Nothing really fit any of those criteria, so in the end, I took the job with the most security and money, hoping that the stability it would offer would offset any dissatisfaction that less steady work would promise. We’d also begun to read the writing on the walls with my husband’s job. Three corporate buyouts later, and about 7 months into my current job, he was laid off. And so began the operating budget we currently use, where we hope for two incomes but can swing it on mine alone if need be.
Then things got cushy, and we decided to have a family. The worst case scenario budget doesn’t really exist any longer. We must have two incomes to make ends meet, like most people. Now, we’re both looking at some major changes in our respective fields. For me, there’s a new set of regulations, changing the way research is done, so my position like thousands of others, may be outsourced and deemed unnecessary under the new laws. My husband’s job may suffer a similar fate, although he’s in a much better position to move into another line of work than I am.
The truth of the matter is that I’ve been doing the same work for ten years. My position has been one without any sort of promotion, outside education, or equivalent lateral move within the organization. If I’m let go, I’ll essentially have to start from scratch. The middle class conundrum I find myself in is that in keeping in autopilot mode, I’ve painted myself into a corner of complacency.
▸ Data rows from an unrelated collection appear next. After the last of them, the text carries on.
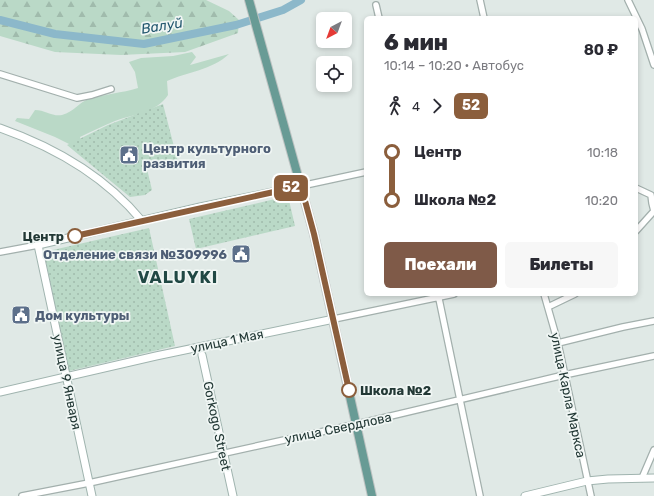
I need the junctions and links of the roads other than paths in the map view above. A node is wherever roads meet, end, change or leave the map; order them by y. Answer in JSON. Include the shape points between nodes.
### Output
{"nodes":[{"id":1,"x":249,"y":0,"type":"edge"},
{"id":2,"x":480,"y":0,"type":"edge"},
{"id":3,"x":628,"y":0,"type":"edge"},
{"id":4,"x":376,"y":5,"type":"dead end"},
{"id":5,"x":379,"y":16,"type":"edge"},
{"id":6,"x":484,"y":16,"type":"edge"},
{"id":7,"x":636,"y":16,"type":"edge"},
{"id":8,"x":638,"y":21,"type":"edge"},
{"id":9,"x":654,"y":65,"type":"edge"},
{"id":10,"x":0,"y":74,"type":"edge"},
{"id":11,"x":111,"y":89,"type":"dead end"},
{"id":12,"x":0,"y":128,"type":"edge"},
{"id":13,"x":364,"y":172,"type":"edge"},
{"id":14,"x":301,"y":186,"type":"junction"},
{"id":15,"x":638,"y":189,"type":"edge"},
{"id":16,"x":653,"y":193,"type":"edge"},
{"id":17,"x":654,"y":211,"type":"edge"},
{"id":18,"x":142,"y":221,"type":"junction"},
{"id":19,"x":638,"y":229,"type":"edge"},
{"id":20,"x":38,"y":245,"type":"junction"},
{"id":21,"x":0,"y":252,"type":"edge"},
{"id":22,"x":438,"y":296,"type":"edge"},
{"id":23,"x":545,"y":296,"type":"edge"},
{"id":24,"x":571,"y":296,"type":"edge"},
{"id":25,"x":548,"y":307,"type":"junction"},
{"id":26,"x":334,"y":318,"type":"junction"},
{"id":27,"x":654,"y":322,"type":"edge"},
{"id":28,"x":558,"y":343,"type":"junction"},
{"id":29,"x":202,"y":355,"type":"dead end"},
{"id":30,"x":654,"y":356,"type":"edge"},
{"id":31,"x":564,"y":375,"type":"junction"},
{"id":32,"x":66,"y":377,"type":"junction"},
{"id":33,"x":0,"y":392,"type":"edge"},
{"id":34,"x":460,"y":400,"type":"junction"},
{"id":35,"x":356,"y":424,"type":"junction"},
{"id":36,"x":654,"y":450,"type":"edge"},
{"id":37,"x":222,"y":453,"type":"junction"},
{"id":38,"x":642,"y":478,"type":"junction"},
{"id":39,"x":654,"y":478,"type":"edge"},
{"id":40,"x":588,"y":481,"type":"junction"},
{"id":41,"x":89,"y":483,"type":"junction"},
{"id":42,"x":22,"y":496,"type":"edge"},
{"id":43,"x":92,"y":496,"type":"edge"},
{"id":44,"x":232,"y":496,"type":"edge"},
{"id":45,"x":372,"y":496,"type":"edge"},
{"id":46,"x":480,"y":496,"type":"edge"},
{"id":47,"x":525,"y":496,"type":"edge"},
{"id":48,"x":591,"y":496,"type":"edge"}],
"edges":[{"from":1,"to":14,"type":"main road"},
{"from":2,"to":6,"type":"street"},
{"from":3,"to":7,"type":"street"},
{"from":4,"to":5,"type":"street"},
{"from":8,"to":9,"type":"street"},
{"from":10,"to":11,"type":"street","via":[[77,98]]},
{"from":12,"to":18,"type":"main road","via":[[23,136],[72,161],[121,199]]},
{"from":13,"to":14,"type":"street"},
{"from":14,"to":18,"type":"main road"},
{"from":14,"to":26,"type":"main road"},
{"from":15,"to":16,"type":"street"},
{"from":16,"to":17,"type":"street"},
{"from":17,"to":19,"type":"street"},
{"from":18,"to":20,"type":"main road"},
{"from":20,"to":21,"type":"street"},
{"from":20,"to":32,"type":"main road","name":"улица 9 Января"},
{"from":22,"to":26,"type":"street","name":"улица 1 Мая"},
{"from":22,"to":34,"type":"street"},
{"from":23,"to":25,"type":"street","name":"улица Карла Маркса"},
{"from":24,"to":25,"type":"street"},
{"from":25,"to":28,"type":"street","name":"улица Карла Маркса"},
{"from":26,"to":32,"type":"main road","name":"улица 1 Мая"},
{"from":26,"to":35,"type":"main road"},
{"from":27,"to":28,"type":"street"},
{"from":28,"to":31,"type":"street","name":"улица Карла Маркса"},
{"from":29,"to":37,"type":"main road","name":"Gorkogo Street"},
{"from":30,"to":31,"type":"street","name":"улица Свердлова"},
{"from":31,"to":34,"type":"street","name":"улица Свердлова"},
{"from":31,"to":40,"type":"street","name":"улица Карла Маркса"},
{"from":32,"to":33,"type":"main road","name":"улица 1 Мая"},
{"from":32,"to":41,"type":"main road","name":"улица 9 Января"},
{"from":34,"to":35,"type":"street","name":"улица Свердлова"},
{"from":34,"to":46,"type":"street"},
{"from":35,"to":37,"type":"street","name":"улица Свердлова"},
{"from":35,"to":45,"type":"main road"},
{"from":36,"to":38,"type":"street"},
{"from":37,"to":41,"type":"street","name":"улица Свердлова"},
{"from":37,"to":44,"type":"main road","name":"Gorkogo Street"},
{"from":38,"to":39,"type":"main road"},
{"from":38,"to":40,"type":"main road"},
{"from":40,"to":47,"type":"main road"},
{"from":40,"to":48,"type":"street","name":"улица Карла Маркса"},
{"from":41,"to":42,"type":"street","name":"улица Свердлова"},
{"from":41,"to":43,"type":"main road","name":"улица 9 Января"}]}
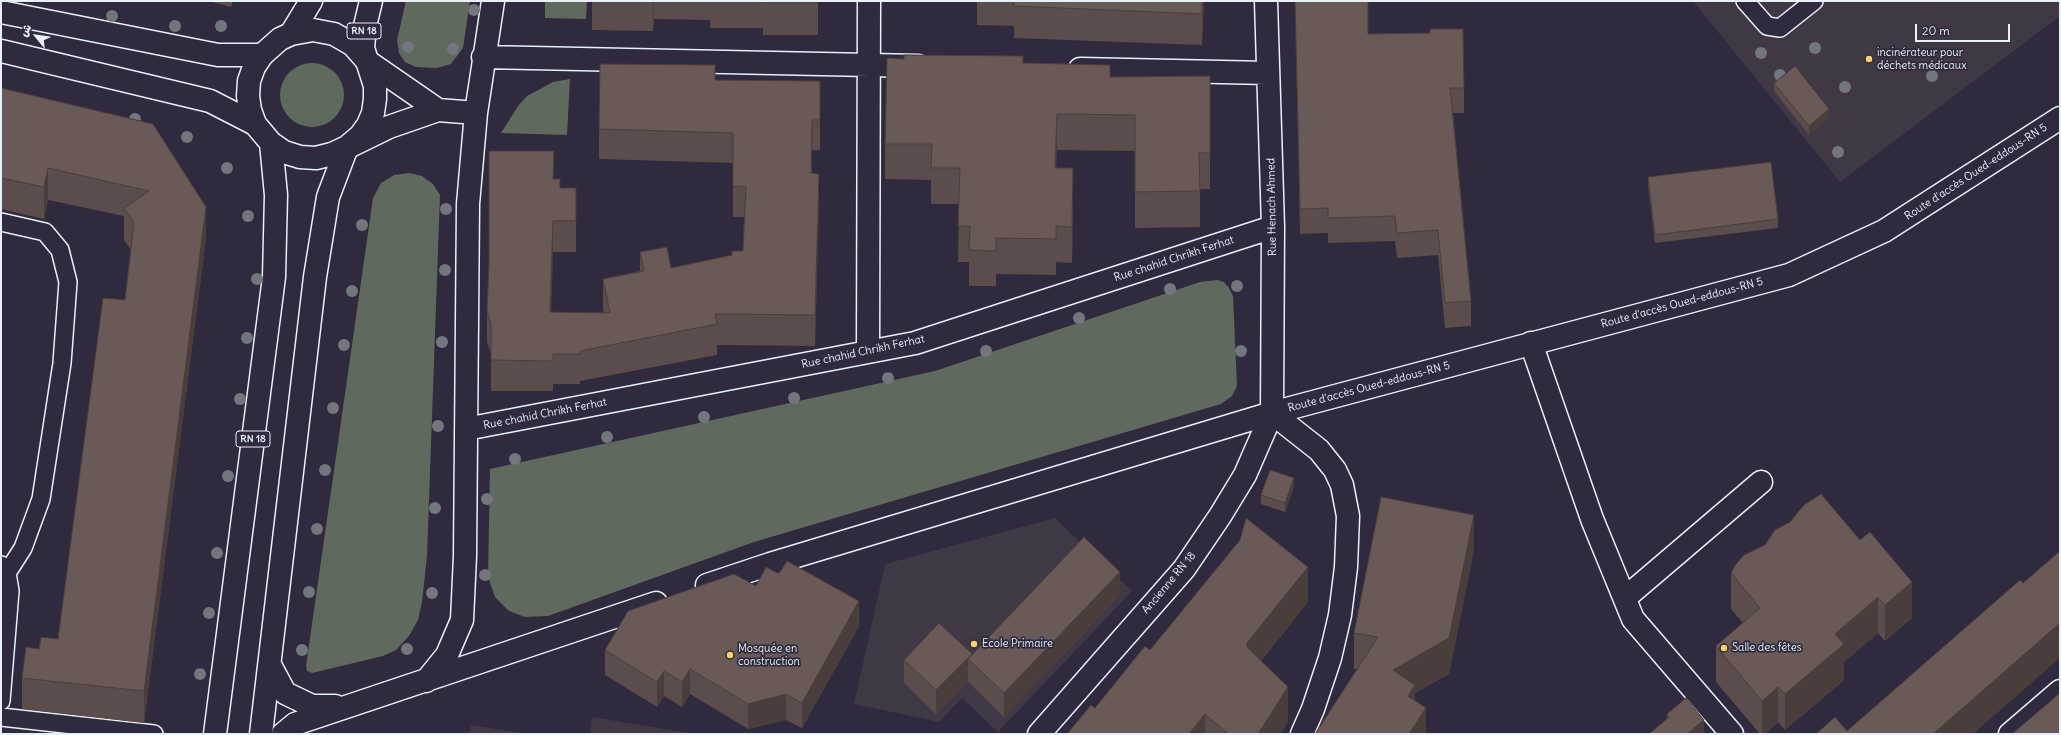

In my 20’s, I had all the energy in the world, it seemed. Working long nights, weekends, and doing heavy lifting was not a problem. Now, I’ve got a set schedule with child care and my body just isn’t as fit as it used to be. The idea of working a late night or a weekend is the opposite of where I want to be, because that’s the precious time I get with my family and these years are too few to waste.
Yes, I realize this is a huge first world, white privilege kind of problem to have. That millions of people all over the world take on these changes because they have no choice. But for me, I’m having trouble with it. I’m afraid. I stand before a path of thousands of possibilities, not fearing the work, but just having trouble picking the next one. There’s too much at stake to risk picking something that won’t pay well or have employment opportunities. And given my limitations that simply weren’t an issue before, I’m hesitating to pick something at all.
The employment market is a very different animal than it was 10 years ago, and I’m not sure what to expect, especially given the flood of young people out there willing to take less and work more. It’s a scary thought, starting over. And it’s times like these when I wish I had the guidance from anyone who could tell me which way I should go next. The silence is deafening.